Relatos Diários - Parte 2

Lívia é uma garota com planos. Aos 20 anos, cultiva grandes ambições para o futuro. Esforçada, ainda vive com os pais e trabalha num curso de inglês (domina a língua perfeitamente) para juntar dinheiro nesses tempos de vacas magras.

E como ficou feliz quando a chamaram para um trabalho como tradutora! Era simples - ajudar uma simpática senhora tailandesa (tal quais as velhinhas de desenho animado, baixinha e sorridente) a se comunicar com seus fregueses. God bless America! – o inglês é uma língua vital, capaz de unir Brasil e Tailândia com uma gramática simples e potente.

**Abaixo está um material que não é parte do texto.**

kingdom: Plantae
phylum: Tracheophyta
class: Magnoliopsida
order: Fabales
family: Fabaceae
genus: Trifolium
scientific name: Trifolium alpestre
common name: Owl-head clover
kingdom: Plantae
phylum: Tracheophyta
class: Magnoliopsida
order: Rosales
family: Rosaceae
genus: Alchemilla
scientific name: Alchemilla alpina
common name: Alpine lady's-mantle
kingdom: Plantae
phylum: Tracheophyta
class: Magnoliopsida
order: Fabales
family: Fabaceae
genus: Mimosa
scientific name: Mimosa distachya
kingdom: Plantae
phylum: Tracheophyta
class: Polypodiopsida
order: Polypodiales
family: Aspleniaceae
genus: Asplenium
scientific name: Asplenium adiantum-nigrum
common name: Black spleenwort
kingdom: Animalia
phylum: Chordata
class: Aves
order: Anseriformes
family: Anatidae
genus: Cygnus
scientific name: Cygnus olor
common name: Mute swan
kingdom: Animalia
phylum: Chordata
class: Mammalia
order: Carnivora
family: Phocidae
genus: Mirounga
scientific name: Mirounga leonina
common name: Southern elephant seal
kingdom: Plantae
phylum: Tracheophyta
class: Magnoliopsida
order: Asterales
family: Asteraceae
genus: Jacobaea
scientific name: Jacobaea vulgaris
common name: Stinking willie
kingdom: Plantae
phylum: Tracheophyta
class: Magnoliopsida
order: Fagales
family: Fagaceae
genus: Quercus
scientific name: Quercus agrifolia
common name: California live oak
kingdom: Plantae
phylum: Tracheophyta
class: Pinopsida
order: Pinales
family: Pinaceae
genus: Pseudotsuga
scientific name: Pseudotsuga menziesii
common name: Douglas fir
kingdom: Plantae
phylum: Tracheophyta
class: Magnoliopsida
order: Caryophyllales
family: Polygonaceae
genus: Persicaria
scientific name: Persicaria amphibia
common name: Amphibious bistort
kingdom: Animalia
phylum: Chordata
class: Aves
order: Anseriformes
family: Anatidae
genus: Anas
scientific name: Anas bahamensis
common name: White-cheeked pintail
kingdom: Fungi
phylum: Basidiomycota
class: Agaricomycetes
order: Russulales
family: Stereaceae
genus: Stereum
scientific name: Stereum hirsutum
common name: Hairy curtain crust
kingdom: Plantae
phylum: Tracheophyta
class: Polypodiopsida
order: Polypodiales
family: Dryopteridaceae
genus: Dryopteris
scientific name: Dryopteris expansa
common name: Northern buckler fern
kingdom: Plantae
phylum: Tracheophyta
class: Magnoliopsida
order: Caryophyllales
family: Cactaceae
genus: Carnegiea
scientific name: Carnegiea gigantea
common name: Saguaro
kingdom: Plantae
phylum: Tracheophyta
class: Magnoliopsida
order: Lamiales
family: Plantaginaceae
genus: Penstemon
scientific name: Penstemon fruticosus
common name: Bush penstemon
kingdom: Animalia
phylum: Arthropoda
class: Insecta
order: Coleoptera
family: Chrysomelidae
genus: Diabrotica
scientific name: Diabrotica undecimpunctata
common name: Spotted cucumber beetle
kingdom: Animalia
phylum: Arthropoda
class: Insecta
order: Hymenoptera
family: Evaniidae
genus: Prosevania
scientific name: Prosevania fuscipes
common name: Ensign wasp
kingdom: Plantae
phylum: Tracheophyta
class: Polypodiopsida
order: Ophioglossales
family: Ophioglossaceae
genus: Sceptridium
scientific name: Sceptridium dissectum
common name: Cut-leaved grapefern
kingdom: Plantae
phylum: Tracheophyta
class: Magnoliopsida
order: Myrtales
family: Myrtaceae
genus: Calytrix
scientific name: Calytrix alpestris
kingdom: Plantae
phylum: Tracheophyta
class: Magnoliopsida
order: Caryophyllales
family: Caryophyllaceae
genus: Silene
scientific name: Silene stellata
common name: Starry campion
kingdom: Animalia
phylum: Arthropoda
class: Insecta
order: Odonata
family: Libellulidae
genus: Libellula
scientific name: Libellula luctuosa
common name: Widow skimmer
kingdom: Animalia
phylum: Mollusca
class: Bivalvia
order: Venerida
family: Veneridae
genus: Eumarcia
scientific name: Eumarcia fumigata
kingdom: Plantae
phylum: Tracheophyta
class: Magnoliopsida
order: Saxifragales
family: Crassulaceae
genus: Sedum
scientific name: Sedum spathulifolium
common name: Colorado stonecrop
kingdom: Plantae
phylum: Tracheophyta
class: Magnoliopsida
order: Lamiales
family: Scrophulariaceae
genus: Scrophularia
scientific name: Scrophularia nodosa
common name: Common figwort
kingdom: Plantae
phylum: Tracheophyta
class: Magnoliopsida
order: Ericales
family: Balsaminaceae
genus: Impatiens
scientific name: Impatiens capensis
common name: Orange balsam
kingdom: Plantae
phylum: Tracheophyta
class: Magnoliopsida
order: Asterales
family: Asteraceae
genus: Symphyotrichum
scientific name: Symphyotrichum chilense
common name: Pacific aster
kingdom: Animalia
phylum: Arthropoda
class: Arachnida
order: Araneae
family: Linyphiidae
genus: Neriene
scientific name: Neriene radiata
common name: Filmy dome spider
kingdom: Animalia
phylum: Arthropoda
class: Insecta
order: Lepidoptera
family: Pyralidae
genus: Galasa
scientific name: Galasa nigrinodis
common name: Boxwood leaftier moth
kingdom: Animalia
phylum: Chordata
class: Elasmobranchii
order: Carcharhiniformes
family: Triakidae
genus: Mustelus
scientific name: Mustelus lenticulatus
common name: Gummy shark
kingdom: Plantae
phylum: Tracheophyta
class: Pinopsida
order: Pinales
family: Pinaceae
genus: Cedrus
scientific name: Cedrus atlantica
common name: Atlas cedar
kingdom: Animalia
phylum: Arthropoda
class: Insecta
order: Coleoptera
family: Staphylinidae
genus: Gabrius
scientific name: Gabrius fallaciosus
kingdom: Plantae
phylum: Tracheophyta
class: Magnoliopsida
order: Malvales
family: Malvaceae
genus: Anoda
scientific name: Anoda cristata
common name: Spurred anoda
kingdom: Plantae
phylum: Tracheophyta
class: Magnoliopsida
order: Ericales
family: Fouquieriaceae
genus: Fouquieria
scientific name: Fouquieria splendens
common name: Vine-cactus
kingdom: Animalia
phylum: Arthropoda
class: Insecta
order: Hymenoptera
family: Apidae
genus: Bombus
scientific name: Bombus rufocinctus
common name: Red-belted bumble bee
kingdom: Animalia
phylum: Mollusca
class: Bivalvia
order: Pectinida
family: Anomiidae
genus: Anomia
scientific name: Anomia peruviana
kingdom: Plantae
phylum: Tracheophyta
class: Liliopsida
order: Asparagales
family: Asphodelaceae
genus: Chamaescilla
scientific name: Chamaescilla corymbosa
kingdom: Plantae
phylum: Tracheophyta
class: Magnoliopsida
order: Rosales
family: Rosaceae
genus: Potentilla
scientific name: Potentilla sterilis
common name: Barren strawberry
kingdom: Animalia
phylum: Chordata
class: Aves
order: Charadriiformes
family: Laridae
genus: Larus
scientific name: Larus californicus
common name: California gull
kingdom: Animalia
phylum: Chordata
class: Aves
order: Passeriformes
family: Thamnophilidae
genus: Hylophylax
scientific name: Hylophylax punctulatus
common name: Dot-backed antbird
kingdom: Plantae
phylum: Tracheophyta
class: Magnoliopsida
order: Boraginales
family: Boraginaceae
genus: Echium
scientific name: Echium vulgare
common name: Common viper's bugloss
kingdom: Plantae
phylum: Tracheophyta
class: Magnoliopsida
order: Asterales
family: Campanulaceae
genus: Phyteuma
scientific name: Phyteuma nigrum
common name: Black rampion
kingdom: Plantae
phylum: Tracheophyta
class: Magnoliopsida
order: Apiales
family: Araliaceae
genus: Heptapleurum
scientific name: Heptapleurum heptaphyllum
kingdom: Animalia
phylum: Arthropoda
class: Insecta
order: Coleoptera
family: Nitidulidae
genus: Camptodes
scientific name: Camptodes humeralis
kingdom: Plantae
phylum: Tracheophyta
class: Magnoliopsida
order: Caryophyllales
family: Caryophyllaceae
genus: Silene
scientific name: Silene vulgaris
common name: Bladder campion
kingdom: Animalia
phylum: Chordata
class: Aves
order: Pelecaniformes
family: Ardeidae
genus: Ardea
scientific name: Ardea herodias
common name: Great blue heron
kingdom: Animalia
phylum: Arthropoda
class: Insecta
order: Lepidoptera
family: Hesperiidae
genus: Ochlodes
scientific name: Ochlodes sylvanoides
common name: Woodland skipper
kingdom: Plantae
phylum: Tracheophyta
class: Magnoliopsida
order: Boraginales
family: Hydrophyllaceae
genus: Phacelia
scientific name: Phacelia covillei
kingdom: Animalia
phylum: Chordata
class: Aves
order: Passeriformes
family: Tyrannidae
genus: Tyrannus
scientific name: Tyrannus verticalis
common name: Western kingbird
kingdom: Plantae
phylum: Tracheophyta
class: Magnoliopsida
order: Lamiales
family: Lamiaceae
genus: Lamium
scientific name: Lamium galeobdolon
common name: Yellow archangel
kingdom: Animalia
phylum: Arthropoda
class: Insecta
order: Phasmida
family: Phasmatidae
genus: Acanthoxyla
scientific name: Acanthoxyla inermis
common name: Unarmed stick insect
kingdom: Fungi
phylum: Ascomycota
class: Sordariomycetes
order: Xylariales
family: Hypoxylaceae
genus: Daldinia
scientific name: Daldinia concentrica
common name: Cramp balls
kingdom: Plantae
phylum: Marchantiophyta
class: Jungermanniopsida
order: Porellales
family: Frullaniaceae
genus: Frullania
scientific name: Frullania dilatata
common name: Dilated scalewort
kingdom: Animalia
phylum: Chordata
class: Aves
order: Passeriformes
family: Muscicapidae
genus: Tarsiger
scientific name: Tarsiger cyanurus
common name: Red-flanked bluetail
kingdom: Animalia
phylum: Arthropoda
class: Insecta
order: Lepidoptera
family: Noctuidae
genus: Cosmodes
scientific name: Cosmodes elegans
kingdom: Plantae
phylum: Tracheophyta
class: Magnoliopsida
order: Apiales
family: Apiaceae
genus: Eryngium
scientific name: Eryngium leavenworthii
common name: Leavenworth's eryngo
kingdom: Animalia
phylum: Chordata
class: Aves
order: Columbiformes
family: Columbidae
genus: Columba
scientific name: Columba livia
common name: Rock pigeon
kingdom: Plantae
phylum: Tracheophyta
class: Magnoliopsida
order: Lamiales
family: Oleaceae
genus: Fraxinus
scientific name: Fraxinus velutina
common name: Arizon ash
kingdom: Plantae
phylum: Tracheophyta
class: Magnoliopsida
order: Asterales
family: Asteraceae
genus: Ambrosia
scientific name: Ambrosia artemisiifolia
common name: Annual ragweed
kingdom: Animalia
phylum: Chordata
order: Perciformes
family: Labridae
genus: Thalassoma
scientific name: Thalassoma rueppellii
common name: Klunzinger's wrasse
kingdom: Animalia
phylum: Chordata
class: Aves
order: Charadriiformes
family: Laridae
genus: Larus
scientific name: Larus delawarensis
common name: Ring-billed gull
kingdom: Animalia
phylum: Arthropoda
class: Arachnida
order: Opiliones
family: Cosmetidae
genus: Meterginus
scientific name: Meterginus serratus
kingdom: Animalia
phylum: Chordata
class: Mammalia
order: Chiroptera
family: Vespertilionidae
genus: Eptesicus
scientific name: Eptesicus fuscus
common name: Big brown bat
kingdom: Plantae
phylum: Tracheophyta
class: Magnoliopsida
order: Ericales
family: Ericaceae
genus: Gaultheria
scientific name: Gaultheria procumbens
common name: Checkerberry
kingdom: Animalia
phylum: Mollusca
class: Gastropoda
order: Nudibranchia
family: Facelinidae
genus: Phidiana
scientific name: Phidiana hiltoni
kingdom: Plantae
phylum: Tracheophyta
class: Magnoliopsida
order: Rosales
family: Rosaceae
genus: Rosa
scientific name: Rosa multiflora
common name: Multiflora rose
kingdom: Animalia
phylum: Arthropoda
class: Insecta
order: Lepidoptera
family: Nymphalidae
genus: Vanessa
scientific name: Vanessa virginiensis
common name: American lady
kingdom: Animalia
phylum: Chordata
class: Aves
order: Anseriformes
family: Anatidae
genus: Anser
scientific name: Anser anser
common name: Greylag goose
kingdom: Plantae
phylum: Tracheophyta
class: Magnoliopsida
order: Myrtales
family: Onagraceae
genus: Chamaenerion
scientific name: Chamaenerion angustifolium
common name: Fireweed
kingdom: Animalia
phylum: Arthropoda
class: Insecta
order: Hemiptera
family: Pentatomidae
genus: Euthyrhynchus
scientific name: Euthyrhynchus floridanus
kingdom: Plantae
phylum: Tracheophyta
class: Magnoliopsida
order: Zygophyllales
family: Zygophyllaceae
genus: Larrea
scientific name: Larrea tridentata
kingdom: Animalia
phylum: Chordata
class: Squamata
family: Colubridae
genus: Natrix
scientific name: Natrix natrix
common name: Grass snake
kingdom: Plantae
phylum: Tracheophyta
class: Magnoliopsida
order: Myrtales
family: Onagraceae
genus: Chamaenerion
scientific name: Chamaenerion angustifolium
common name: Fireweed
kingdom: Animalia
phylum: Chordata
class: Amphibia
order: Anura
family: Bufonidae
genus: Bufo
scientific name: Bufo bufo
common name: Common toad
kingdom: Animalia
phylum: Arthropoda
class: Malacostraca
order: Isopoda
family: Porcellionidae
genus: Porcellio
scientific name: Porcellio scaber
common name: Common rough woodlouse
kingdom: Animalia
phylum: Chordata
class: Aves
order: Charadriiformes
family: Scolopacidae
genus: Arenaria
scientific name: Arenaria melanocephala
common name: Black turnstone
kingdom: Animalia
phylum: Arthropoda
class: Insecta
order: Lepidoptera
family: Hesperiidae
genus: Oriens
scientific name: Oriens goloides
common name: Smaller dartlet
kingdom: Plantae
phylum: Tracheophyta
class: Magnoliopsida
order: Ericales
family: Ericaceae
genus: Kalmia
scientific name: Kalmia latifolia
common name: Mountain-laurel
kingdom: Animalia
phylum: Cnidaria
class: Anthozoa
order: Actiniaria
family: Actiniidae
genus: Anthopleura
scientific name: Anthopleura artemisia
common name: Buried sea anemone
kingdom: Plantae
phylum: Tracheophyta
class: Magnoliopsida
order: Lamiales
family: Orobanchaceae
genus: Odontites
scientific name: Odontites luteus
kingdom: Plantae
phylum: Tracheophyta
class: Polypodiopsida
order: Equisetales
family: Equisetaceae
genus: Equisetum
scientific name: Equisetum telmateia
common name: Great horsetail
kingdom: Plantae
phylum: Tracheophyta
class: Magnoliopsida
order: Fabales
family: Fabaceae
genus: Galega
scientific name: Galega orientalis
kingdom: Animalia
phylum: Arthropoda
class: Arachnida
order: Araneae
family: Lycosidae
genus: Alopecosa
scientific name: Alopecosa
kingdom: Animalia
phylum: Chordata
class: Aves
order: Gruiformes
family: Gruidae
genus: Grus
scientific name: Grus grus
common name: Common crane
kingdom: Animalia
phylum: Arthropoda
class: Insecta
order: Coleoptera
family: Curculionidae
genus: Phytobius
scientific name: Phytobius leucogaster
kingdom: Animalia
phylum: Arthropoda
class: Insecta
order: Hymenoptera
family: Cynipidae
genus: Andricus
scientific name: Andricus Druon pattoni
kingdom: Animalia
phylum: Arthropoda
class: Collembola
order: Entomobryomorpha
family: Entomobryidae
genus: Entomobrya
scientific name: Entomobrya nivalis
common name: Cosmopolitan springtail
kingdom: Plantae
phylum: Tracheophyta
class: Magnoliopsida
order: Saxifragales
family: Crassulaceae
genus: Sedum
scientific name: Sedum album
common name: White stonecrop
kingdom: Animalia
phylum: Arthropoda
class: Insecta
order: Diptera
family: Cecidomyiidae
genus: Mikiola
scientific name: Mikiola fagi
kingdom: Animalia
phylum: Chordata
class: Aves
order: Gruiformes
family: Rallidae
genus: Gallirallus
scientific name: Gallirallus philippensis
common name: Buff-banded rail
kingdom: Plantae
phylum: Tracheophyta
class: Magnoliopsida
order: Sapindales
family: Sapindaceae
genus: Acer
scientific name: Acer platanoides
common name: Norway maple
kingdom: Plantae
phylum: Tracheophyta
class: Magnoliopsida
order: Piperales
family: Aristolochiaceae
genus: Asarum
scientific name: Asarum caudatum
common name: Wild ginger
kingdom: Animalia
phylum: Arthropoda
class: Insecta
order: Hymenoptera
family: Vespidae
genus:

E lá foi ela para seu trabalho temporário. Não tinha muito traquejo para vendas, então considerou a situação como um aprendizado a mais. Artesanato, sapatos típicos, ornamentos, utensílios. Um micro universo tailandês em pleno terreno brasileiro. Mas ela não estava preparada para o que sentiria naquela tarde chuvosa.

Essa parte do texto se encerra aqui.